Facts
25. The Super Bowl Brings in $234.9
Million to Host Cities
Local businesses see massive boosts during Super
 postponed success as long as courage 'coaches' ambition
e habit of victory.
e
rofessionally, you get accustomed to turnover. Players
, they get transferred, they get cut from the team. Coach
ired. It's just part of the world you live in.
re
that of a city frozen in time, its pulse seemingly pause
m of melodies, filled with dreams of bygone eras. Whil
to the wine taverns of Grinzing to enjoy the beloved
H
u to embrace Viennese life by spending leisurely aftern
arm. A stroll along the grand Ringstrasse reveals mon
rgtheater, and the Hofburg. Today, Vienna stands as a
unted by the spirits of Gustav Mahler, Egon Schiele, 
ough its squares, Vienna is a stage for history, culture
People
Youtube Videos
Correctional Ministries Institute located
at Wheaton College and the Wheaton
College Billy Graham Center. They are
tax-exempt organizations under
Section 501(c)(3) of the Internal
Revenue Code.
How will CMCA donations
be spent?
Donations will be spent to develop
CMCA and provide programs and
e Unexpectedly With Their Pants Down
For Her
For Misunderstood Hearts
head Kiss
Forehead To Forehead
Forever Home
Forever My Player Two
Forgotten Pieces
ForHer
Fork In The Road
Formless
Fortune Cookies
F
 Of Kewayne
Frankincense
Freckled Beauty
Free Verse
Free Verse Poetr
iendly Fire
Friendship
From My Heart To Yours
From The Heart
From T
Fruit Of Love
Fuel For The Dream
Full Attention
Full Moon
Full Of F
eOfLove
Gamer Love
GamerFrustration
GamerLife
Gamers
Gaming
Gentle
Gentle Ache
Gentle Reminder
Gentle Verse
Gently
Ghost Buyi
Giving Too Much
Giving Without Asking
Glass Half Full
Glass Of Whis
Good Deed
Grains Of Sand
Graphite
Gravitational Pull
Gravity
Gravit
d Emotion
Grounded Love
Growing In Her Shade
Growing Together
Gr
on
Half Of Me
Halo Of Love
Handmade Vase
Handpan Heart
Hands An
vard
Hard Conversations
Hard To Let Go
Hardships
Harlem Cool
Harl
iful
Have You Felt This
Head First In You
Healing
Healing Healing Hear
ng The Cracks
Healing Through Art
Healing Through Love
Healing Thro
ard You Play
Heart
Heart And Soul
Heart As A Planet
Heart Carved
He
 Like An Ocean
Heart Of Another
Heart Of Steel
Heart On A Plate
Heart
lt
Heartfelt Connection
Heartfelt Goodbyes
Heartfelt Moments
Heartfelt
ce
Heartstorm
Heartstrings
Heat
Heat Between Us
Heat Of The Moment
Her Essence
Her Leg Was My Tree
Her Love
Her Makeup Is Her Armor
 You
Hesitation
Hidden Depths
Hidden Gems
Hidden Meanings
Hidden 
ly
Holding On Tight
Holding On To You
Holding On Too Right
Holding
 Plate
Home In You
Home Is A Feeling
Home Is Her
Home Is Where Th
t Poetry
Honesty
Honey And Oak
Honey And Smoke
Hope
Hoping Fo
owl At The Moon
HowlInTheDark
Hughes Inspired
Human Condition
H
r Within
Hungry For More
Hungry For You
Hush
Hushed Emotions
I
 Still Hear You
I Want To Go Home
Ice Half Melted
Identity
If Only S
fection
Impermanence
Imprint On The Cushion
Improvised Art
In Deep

◇ ◇ ◇ ◇ ◇

# The task
From the line that contains "Handmade Vase" through the last line of the records above, copy every line exactly and leave out the rest.

# Solution for this problem
Handmade Vase
Handpan Heart
Hands An
vard
Hard Conversations
Hard To Let Go
Hardships
Harlem Cool
Harl
iful
Have You Felt This
Head First In You
Healing
Healing Healing Hear
ng The Cracks
Healing Through Art
Healing Through Love
Healing Thro
ard You Play
Heart
Heart And Soul
Heart As A Planet
Heart Carved
He
 Like An Ocean
Heart Of Another
Heart Of Steel
Heart On A Plate
Heart
lt
Heartfelt Connection
Heartfelt Goodbyes
Heartfelt Moments
Heartfelt
ce
Heartstorm
Heartstrings
Heat
Heat Between Us
Heat Of The Moment
Her Essence
Her Leg Was My Tree
Her Love
Her Makeup Is Her Armor
 You
Hesitation
Hidden Depths
Hidden Gems
Hidden Meanings
Hidden 
ly
Holding On Tight
Holding On To You
Holding On Too Right
Holding
 Plate
Home In You
Home Is A Feeling
Home Is Her
Home Is Where Th
t Poetry
Honesty
Honey And Oak
Honey And Smoke
Hope
Hoping Fo
owl At The Moon
HowlInTheDark
Hughes Inspired
Human Condition
H
r Within
Hungry For More
Hungry For You
Hush
Hushed Emotions
I
 Still Hear You
I Want To Go Home
Ice Half Melted
Identity
If Only S
fection
Impermanence
Imprint On The Cushion
Improvised Art
In Deep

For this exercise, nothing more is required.